И тут сердце Машеньки как будто просверлили ненавистной бормашиной. Стало больно. Она не думала, что слова могут причинять боль, не понимала, как это происходит. Только вчера она плакала, слушая песенку мамонтенка в мультфильме, она жалела маленького, потерянного на льдине, чувствуя легкие уколы в области груди. А сейчас там все разрывалось, обливалось чем-то едким. Слезы мочили светлую мишкину шубку и впитывались в поролон внутри. Ни одна игрушка на свете не впитывала в себя столько детских слез, как этот мишка, пока его через несколько лет не отправили на помойку.

— Где моя мама? — с вызовом спросила Машенька, после того как встала на цыпочки, повернула ключ в замке и распахнула дверь.

Тетя Света прижала руку к бюсту, суровый дядя в форме и то подобрел, а низенькая женщина всплеснула руками:

— Как можно было бросить такого ангелочка?
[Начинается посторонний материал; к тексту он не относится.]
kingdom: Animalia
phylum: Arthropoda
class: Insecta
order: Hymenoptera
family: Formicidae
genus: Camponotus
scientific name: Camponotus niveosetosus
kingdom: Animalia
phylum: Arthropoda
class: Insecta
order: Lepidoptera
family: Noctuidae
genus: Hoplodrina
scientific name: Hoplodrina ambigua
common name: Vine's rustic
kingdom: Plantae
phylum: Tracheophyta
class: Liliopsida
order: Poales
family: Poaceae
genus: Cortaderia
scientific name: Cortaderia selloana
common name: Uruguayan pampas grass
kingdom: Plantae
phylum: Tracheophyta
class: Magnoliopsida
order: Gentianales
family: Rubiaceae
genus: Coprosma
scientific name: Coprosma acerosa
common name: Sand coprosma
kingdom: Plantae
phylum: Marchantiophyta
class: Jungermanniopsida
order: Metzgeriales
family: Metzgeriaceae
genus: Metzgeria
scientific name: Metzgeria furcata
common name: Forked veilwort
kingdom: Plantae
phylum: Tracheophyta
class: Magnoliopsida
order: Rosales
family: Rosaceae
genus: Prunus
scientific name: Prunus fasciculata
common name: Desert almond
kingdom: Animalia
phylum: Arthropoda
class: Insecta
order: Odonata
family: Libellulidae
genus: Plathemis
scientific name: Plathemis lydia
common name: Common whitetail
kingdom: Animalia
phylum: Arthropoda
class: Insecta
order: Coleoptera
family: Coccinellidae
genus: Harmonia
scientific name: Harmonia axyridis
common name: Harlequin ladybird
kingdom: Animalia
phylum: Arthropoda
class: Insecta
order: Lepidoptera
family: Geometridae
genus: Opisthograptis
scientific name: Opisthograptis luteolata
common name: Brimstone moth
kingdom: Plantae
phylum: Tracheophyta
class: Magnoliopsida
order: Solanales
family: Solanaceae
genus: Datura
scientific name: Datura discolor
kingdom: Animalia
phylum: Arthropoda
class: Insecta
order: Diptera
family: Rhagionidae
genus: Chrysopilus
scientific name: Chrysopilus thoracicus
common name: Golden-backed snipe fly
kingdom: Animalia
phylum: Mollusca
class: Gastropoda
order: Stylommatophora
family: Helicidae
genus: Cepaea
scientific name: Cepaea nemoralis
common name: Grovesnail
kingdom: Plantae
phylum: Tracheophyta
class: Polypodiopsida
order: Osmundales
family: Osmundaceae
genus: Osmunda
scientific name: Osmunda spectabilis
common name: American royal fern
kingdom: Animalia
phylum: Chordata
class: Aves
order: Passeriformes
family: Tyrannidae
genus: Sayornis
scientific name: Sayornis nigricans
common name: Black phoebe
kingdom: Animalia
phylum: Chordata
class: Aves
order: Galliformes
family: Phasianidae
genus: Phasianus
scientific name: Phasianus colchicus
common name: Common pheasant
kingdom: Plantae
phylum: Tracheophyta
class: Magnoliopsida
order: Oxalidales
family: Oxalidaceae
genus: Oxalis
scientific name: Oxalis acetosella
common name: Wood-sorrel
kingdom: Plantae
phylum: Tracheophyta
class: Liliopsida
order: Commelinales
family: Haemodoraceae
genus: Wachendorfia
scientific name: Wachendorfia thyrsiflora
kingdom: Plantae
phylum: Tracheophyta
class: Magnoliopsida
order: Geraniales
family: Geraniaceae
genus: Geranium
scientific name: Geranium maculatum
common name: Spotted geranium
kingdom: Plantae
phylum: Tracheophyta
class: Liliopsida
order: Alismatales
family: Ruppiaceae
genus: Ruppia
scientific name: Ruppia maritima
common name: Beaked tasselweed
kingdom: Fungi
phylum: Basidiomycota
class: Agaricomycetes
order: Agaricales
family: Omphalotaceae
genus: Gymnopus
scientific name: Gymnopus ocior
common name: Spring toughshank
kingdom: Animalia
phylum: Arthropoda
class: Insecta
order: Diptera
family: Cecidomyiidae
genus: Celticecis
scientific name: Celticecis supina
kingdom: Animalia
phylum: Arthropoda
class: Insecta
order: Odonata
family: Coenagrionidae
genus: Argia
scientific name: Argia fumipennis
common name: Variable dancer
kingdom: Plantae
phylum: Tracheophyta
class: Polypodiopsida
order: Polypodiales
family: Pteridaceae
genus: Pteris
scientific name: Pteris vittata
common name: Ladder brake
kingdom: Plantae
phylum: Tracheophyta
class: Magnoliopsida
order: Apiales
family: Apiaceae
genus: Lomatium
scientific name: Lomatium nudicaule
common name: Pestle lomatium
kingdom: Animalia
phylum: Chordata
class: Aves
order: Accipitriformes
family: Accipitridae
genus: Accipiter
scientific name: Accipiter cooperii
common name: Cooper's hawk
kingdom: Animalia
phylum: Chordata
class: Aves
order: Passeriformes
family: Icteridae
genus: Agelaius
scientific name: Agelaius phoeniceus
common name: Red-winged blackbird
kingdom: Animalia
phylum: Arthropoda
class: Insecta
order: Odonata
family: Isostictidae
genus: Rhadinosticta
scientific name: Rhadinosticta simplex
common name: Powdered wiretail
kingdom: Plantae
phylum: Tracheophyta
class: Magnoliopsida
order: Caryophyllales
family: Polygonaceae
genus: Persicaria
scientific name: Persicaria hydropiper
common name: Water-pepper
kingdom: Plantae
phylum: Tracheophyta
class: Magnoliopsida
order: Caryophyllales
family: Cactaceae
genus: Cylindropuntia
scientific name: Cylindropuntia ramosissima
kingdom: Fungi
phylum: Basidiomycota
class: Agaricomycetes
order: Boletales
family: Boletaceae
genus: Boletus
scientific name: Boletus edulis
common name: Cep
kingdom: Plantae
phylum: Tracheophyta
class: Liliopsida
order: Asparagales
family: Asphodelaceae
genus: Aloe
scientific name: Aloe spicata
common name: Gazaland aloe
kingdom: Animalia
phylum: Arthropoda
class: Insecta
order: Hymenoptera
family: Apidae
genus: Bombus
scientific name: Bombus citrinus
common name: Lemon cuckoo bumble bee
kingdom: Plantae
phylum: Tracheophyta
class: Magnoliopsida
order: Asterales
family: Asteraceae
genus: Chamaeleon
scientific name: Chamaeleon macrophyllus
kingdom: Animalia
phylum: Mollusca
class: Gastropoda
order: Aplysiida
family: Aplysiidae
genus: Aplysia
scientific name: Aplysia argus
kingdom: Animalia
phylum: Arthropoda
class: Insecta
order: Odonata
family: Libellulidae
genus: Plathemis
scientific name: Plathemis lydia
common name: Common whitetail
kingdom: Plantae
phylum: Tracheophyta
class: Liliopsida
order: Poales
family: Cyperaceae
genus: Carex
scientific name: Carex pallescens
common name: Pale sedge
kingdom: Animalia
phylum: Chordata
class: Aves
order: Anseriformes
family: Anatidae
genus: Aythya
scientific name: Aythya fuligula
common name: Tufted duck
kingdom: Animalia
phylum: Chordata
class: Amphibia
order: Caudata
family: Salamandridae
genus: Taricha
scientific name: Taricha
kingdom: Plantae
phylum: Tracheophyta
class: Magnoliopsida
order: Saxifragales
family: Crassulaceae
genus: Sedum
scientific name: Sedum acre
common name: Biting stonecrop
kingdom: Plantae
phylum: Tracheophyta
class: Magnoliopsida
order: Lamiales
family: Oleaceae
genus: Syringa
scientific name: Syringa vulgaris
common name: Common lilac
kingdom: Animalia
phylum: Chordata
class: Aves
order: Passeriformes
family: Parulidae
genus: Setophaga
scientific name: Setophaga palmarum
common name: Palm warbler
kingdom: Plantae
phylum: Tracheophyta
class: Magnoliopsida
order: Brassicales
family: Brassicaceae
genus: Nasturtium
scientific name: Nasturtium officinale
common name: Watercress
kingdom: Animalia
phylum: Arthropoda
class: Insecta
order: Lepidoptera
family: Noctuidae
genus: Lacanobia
Машенька хотела закричать, что никто ее не бросал, что мама вот-вот вернется, но слова смешались с рыданиями.

Все взрослые смотрели на нее так, как вчера она сама смотрела на мамонтенка. В ее феноменальной памяти тут же всплыли слова:

«Пусть мама услышит,

Пусть мама придёт,

Пусть мама меня непременно найдёт!

Ведь так не бывает на свете,

Чтоб были потеряны дети».

Да только она не потеряна — она брошена.

— Тетя Света, а у вас зеленка есть? — спросила она у соседки сквозь слезы.

Та машинально кивнула, а потом встрепенулась:

— А зачем тебе? Поранилась? — осмотрела девочку с ног до головы.

— Да. Я ее выпью, чтобы сердце залечить, а то здесь болит, — стукнула Машенька себя кулачком в грудь и тихонько, шмыгнув покрасневшим носом, добавила: — Так с коленками мама делала…

Тетя Света тоже расплакалась и начала причитать:

— Бедная девочка, бедная девочка…

Только от этой боли лекарства не было. Для взрослых временным обезволивающим был алкоголь, но он не лечил. А что делать маленьким деткам? Забывать… Но это невозможно для ребенка с фотографической памятью.

Тогда Машенька и узнала, что такое настоящая боль. Это когда ранят в самое сердце.